A captcha decoder for the Taiwan Railways Administration (TRA) online booking system.
Use pip to install:
pip install git+https://github.com/bhomnick/tra-captcha.git
How to use
For most use cases, the default settings should give reasonable results (~40% accuracy).
>>> from decoder import Captcha >>> Captcha('tests/captchas/c6.jpeg').decode() '56354'
You can also tweak parameters of the decoder to better fit the particular captcha you're decoding.
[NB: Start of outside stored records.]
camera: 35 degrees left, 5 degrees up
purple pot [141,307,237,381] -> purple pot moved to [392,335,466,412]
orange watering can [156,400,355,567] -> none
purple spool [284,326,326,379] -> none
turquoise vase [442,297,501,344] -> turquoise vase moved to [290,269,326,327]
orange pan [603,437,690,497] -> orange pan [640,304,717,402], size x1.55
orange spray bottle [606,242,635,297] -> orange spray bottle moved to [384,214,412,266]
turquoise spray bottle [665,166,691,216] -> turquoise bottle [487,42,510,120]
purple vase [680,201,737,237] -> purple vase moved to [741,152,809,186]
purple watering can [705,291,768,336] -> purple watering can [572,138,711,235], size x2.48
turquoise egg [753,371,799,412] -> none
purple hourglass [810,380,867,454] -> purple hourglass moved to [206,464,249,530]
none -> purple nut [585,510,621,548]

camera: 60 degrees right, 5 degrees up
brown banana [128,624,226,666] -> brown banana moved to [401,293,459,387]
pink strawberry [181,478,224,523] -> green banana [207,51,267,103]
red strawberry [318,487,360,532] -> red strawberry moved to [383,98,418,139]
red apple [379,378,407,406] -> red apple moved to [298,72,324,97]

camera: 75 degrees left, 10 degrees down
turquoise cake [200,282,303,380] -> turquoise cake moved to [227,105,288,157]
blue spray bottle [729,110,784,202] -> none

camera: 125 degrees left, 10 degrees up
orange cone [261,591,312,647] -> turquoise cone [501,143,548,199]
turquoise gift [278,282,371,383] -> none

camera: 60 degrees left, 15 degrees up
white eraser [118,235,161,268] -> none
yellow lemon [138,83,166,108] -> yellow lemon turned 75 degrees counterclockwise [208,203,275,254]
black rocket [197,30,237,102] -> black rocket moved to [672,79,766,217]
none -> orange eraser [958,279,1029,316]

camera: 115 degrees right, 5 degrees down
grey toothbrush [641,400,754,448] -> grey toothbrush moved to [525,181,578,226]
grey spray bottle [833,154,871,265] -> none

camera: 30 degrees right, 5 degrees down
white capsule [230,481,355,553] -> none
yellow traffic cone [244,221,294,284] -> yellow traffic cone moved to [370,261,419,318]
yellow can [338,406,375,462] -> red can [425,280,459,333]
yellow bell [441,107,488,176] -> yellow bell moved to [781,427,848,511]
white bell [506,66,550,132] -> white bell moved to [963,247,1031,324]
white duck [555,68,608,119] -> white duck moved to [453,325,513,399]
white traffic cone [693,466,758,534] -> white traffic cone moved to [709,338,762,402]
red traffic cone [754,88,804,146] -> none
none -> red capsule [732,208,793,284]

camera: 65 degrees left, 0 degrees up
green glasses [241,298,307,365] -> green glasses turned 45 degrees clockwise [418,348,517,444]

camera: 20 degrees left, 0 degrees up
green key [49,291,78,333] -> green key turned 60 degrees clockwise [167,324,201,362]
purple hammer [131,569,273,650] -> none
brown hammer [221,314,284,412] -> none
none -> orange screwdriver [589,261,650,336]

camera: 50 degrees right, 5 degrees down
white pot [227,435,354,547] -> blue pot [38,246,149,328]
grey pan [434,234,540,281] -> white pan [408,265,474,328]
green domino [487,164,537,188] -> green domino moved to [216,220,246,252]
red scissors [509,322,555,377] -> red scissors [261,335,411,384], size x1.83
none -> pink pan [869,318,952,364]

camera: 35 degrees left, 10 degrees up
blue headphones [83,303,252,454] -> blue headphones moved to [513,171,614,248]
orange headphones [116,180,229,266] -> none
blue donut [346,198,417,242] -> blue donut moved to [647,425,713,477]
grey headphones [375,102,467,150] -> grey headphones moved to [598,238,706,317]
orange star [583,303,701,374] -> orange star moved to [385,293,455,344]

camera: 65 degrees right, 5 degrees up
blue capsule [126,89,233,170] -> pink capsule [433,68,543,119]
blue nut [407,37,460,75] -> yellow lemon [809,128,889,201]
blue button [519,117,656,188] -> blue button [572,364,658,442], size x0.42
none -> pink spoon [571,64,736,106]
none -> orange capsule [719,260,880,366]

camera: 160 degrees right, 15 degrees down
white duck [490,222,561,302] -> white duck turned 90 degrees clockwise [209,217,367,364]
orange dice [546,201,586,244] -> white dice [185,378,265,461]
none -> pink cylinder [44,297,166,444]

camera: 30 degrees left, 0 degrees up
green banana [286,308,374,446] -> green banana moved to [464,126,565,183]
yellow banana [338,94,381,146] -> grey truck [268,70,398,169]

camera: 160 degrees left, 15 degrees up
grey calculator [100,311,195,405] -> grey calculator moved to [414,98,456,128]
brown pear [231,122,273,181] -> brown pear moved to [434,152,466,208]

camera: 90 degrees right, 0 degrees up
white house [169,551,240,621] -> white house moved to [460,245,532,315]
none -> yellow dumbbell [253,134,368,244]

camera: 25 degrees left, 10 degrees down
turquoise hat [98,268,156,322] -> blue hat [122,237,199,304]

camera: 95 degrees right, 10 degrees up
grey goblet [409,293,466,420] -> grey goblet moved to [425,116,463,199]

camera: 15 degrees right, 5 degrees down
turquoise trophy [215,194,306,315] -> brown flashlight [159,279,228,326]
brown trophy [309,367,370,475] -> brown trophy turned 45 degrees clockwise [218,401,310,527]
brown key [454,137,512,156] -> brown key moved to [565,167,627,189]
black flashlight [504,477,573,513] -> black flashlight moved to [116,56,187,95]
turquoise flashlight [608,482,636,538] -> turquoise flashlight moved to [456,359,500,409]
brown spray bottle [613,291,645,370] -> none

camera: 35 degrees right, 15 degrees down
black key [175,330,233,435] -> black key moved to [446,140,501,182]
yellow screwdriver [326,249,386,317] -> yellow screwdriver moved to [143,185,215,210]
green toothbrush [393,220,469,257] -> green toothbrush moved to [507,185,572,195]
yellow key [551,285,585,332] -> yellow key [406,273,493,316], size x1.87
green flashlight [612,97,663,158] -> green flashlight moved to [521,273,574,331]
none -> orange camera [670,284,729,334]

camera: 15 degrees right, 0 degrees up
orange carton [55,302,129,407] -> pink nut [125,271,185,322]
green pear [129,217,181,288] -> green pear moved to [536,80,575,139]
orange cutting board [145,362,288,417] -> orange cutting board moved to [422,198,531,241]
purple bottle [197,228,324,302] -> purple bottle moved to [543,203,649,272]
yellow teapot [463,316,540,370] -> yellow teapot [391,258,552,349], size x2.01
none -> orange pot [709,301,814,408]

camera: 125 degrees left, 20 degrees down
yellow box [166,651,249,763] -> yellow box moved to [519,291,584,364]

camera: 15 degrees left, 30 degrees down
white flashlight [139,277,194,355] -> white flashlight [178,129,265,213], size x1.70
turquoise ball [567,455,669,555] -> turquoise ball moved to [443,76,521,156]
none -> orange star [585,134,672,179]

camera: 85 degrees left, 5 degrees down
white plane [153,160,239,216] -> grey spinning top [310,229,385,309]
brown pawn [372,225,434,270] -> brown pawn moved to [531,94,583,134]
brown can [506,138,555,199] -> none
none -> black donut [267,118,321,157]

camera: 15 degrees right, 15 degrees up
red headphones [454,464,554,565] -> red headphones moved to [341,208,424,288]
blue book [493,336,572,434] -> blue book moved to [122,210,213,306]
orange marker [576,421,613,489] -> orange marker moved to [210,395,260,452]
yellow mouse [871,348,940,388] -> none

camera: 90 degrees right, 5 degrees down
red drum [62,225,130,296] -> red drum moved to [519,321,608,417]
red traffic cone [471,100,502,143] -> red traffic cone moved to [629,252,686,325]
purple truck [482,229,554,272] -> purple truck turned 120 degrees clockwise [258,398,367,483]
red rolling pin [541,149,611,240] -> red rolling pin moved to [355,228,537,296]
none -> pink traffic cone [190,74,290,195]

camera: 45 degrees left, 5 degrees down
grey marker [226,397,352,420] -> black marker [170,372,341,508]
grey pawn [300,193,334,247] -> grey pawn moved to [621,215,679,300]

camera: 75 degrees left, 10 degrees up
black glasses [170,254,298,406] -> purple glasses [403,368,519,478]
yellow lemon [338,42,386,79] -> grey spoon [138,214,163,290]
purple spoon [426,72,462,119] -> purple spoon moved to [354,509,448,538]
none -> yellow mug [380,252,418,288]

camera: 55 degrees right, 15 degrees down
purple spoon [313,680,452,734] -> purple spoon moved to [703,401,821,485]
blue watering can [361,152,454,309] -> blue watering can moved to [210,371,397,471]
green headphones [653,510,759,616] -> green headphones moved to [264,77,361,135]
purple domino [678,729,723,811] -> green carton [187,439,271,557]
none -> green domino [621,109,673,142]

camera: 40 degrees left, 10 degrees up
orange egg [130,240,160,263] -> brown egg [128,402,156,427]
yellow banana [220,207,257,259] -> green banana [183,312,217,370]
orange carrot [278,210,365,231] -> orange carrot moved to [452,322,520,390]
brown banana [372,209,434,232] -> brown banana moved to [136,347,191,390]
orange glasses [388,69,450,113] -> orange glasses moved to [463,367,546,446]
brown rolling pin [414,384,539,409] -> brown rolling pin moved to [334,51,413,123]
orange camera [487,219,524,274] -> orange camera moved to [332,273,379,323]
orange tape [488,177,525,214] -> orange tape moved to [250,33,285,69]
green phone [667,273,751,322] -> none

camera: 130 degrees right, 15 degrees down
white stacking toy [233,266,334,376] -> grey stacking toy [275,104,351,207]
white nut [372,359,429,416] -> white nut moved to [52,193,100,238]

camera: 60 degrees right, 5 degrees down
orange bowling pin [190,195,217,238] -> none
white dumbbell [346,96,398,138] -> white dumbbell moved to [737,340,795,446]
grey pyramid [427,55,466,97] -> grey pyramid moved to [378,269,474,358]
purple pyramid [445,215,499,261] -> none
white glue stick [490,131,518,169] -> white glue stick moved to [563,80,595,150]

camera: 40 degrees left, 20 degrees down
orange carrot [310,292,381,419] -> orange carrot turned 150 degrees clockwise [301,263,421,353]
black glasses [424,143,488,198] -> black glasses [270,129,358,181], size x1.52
>>> from decoder import Captcha >>> Captcha( ... 'tests/captchas/c6.jpeg', ... max_chars=6, ... min_similarity=0.5, ... max_guesses=3, ... min_feature_pixels=50, ... channels=50, ... min_color=10, ... max_color=100, ... rank_size=3, ... rank_value=2 ... ).decode() '56354'
These parameters are accepted:
- max_chars: The maximum number of characters in a captcha.
- min_similarity: The minimum similarity (between 0 and 1) to consider for a guessed character.
- max_guesses: The maximum number of guesses to return for each character.
- min_feature_pixels: The minimum number of pixels a feature must have to be considered for guessing.
- channels: Number of prominent colors to retain.
- min_color: The minimum color value (8 bit palette) to retain.
- max_color: The maximum color value (8 bit palette) to retain.
- rank_size: Rank filter kernel size. Set to 0 to skip filtering.
- rank_value: Rank filter pixel value to keep.
More data about guesses can also be returned by calling decode with the
>>> from decode import Captcha >>> from pprint import pprint >>> result = Captcha('tests/captchas/c6.jpeg').decode(flat=False) >>> pprint(result) [[('5', 0.9372757538632674), ('5', 0.9077552576785975)], [('6', 0.9249166113296302), ('6', 0.8988542325080914)], [('3', 0.944459019541777), ('3', 0.925381741885044)], [('5', 0.9085860877290735), ('5', 0.8802395209580839)], [('4', 0.858116330321033), ('4', 0.8239120910959047)]]
Inspired by @mkarpeles's more generic captcha-decoder which is in turn based off work by @boyter.